Origin of Stonehenge rocks discovered
Researchers in the United Kingdom have finally solved a major piece of Stonehenge’s enduring mystery: the place of origin for some of the ancient structure’s most-famous rock formations.
The National Museum Wales and Leicester University have identified the source as Craig Rhos-y-felin, located more than 100 miles from the Stonehenge site. But this discovery, of course, just opens on to another mystery—namely, just how and why an ancient culture carved and transported the giant stones over such a great distance.
Over the past nine months, the researchers compared mineral content and textural relationships of the rhyolite debitage stones found at Stonehenge and were finally able to pinpoint the location to within several meters of their source.
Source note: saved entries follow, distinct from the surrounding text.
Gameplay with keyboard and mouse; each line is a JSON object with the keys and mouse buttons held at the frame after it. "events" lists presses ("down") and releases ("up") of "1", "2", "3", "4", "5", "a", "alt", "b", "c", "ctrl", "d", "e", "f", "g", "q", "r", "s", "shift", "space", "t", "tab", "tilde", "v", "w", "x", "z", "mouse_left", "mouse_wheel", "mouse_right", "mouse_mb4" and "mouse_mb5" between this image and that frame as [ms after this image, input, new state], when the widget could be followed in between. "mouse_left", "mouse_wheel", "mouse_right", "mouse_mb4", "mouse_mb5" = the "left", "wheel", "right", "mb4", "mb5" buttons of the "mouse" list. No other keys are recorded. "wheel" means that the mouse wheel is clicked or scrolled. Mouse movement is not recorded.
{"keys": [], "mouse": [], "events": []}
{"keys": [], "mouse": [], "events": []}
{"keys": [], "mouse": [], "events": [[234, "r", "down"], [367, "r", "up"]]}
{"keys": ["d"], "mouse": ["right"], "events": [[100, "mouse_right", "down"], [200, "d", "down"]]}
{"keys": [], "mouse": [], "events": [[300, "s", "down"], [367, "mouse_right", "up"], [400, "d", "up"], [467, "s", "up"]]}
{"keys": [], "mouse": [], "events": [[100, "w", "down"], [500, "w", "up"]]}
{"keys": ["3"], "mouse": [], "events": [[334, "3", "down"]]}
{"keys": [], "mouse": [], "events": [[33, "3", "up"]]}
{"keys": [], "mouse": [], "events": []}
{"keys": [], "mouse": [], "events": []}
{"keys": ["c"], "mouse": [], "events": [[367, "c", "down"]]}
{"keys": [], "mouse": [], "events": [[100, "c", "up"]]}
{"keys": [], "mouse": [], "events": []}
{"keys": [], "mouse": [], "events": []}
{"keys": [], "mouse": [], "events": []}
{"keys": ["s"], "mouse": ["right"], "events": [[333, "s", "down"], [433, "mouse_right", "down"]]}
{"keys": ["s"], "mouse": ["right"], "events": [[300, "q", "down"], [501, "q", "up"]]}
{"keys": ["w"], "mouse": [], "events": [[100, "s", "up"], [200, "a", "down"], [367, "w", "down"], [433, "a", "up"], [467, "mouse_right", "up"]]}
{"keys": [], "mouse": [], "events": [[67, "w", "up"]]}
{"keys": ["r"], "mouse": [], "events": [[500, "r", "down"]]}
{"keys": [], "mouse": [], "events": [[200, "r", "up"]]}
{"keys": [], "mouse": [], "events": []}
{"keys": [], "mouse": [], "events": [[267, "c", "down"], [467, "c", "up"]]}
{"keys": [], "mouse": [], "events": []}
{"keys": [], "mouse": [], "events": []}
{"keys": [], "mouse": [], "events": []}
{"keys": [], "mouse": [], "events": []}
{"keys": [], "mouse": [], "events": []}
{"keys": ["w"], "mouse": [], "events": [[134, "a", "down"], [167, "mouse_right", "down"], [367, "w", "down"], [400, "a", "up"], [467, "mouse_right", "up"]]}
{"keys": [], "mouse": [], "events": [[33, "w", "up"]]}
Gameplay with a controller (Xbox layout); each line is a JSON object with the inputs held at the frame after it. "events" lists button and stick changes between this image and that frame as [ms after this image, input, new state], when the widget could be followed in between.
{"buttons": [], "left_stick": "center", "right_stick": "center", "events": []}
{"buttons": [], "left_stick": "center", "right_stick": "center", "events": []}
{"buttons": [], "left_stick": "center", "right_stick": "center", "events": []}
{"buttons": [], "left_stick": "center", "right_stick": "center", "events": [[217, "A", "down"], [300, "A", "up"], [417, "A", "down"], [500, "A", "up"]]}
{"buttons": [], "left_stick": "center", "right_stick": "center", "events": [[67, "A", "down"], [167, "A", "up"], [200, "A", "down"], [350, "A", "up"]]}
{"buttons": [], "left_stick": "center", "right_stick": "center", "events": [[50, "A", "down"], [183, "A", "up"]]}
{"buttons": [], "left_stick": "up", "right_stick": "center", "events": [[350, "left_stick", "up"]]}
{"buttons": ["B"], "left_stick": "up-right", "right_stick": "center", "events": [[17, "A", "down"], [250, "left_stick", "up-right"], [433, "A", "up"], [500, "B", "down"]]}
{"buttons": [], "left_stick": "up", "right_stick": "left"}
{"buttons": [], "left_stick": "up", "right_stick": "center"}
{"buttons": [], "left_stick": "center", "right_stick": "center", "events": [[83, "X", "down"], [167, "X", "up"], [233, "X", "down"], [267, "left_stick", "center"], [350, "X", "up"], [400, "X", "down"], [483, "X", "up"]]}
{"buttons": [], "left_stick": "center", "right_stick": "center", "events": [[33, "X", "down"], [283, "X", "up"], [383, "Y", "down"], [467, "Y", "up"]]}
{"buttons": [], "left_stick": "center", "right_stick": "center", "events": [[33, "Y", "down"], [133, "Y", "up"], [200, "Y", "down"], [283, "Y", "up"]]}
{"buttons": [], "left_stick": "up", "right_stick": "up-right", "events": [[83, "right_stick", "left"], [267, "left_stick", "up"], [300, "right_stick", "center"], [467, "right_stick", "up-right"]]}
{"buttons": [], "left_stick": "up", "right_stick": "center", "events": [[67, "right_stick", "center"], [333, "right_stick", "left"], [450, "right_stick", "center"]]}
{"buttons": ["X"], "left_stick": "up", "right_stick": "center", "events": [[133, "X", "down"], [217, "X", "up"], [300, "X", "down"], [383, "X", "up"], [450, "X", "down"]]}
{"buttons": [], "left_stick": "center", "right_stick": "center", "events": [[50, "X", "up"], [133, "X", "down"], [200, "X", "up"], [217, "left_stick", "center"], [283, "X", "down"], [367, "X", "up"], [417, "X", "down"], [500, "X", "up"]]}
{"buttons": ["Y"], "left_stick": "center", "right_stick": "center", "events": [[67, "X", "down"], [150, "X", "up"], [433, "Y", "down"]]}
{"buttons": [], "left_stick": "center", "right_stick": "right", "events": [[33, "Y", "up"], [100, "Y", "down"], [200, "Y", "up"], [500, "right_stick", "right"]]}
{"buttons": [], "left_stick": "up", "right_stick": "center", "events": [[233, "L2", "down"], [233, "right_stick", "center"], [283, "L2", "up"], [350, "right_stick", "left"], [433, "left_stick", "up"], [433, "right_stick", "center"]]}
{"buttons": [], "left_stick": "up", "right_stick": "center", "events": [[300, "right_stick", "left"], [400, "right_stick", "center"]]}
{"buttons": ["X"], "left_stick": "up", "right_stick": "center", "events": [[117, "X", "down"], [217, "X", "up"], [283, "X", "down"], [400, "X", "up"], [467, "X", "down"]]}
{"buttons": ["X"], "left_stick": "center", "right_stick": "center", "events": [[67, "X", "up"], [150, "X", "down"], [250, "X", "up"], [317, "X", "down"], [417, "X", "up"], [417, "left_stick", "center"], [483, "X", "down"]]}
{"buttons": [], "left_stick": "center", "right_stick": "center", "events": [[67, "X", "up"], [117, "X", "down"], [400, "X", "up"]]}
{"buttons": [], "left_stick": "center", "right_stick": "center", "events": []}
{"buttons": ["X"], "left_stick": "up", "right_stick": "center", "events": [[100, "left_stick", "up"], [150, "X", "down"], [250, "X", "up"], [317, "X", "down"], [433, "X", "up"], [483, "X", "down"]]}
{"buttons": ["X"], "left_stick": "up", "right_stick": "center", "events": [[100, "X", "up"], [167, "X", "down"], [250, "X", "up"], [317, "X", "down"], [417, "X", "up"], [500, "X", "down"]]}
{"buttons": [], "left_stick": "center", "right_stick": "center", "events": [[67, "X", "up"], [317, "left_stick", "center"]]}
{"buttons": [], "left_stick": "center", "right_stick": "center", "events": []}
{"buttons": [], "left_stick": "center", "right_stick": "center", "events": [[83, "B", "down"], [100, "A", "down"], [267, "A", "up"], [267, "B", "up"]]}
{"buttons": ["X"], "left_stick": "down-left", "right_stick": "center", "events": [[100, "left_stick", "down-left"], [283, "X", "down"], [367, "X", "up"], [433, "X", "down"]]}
Ninety-nine percent of the samples could be matched to the rocks found at Craig Rhos-y-felin, which differ from all others found in south Wales.
Further research should help the researchers eventually understand how the rocks made the long journey to Stonehenge sometime between 3000 and 1600 BC. “Many have asked the question over the years, how the stones got from Pembrokeshire to Stonehenge,” said Dr. Richard Bevins, National Museum Wales. “Thanks to geological research, we now have a specific source for the rhyolite stones from which to work and an opportunity for archaeologists to answer the question that has been widely debated.”